Der Steinzeitmensch
Monika Schneeberger (50)
Mit sicherem und gleichzeitig freudigem Gefühl setze ich mich in eine Achterbahn. Es geht los und mein Hirn schreit nach wenigen Sekunden «Lebensgefahr!». Aber ich fühle mich gut und im wahrsten Sinne des Wortes beflügelt. Meine Sinne sind hellwach, ich reagiere blitzschnell und vollbringe körperlich ungeahnte Leistungen. Genetisch betrachtet, regiert jetzt der Steinzeitmensch in mir und ich renne gerade einem gefährlichen Tier davon. Das vernunftorientierte Denken ist nun viel zu langsam! Das Reptiliengehirn (Hirnstamm) hat, wie in Gefahrensituationen üblich, die Koordination der Denkprozesse in meinem Hirn übernommen. Meine Zuckerreserven werden im Schnellzugstempo verbraucht.
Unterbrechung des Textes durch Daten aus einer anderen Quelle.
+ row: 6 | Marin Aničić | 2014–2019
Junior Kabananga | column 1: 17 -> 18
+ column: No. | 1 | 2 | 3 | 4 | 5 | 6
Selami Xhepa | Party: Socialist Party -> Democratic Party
Da die Gefahr nicht real war und ich den für mich angenehmen Rauschzustand selbst herbeigeführt habe, weiss das Reptiliengehirn nicht, wann das Grosshirn wieder an der Reihe wäre. Und so habe ich jetzt gerade eine süsse Cola in der Hand und stehe bereits wieder in der Warteschlage…!
Dem Rausch ergeben
Jürg Krebs (73)
RAUSCH, du befreist uns
von dieser frustrierenden Welt
von allen Sorgen und Nöten
von unseren falschen Hemmungen.
RAUSCH, dank dir fühlen wir uns
bärenstark und wunderschön
intelligent und humorvoll
beliebt und allmächtig.
RAUSCH, nur in dir ist alles möglich
ist alles anders, ist alles egal.
RAUSCH, wir lieben dich so sehr
dass wir Kater, Unfall, Siechtum
ja gar den Tod in Kauf nehmen.
Wir sind dir ergeben – immerdar!
Ein Ausweg?
Miriam Weber (19)
Das Gegenteil von Rausch ist Leere, das Gegenteil eines erfüllten Lebens die Langeweile. Im Teenageralter spüren wir sie zum ersten Mal. Wenn wir unseren Garten nicht mehr als Abenteuerland sehen und die Legos, mit denen wir früher Welten erbauten, uns kalt lassen, holt uns die Langeweile oft ein. Auf der Suche nach dem Ausweg begegnet dir als junger Erwachsenen das Nachtleben mit offenen Armen. Mit fünfzehn wirst du von FreundInnen in die Stadt geschleppt. Der erste Ausgang, das erste Bier, der erste Rausch. Ein Kontrollverlust, der bei dem Chaos des Erwachsenwerdens gelegen kommt. Mit zwanzig reicht plötzlich das Bier nicht mehr aus. Spirituosen, Zigaretten, Gras spielen nun im Rauschspiel mit, mischen die Karten neu. Diesmal ist die endlose Ausbildung der Auslöser. Mit dreissig ist es die Langeweile des Berufs, mit fünfzig die Midlifecrisis. In jedem Altersabschnitt findet sich ein neuer Sündenbock. Am Ende ist immer die Gesellschaft schuld. Doch bilden nicht wir die Gesellschaft?
Die Welt in allen Farben
Mara Brügger (19)
Denkst du, den Liebesrausch gibt es? Wenn die Sterne nur so leuchten und die Welt nur so vor Farben sprüht. Wenn dein Herz bis zum Hals schlägt und dein Bauch voller Schmetterlinge ist. Du brauchst keinen Alkohol, der dich vergessen lässt, wer du bist oder der deinen Schmerz lindert. Falls doch: Was, wenn das Trinken nicht hilft? Da weißt du, dass es diese Pillen gibt, welche die Welt mit Farben erfüllen. Du kannst jemand anderes sein, jemand, der die Welt in allen wundervollen Farben sieht. Jemand, der nicht Du ist. Rausch lässt dich so sein, wie du sein willst. Für einen ach so kleinen Moment. Der Rausch, eine Art Fluchtmittel um dem seelischen Schmerz zu entgehen. Rausch: der Versuch glücklich zu sein? Beim Rausch der Liebe jedoch wird der Versuch zum Erfolg. Der Liebesrausch ist vielleicht der Rausch, der für ewig bleiben kann. Nicht wahr?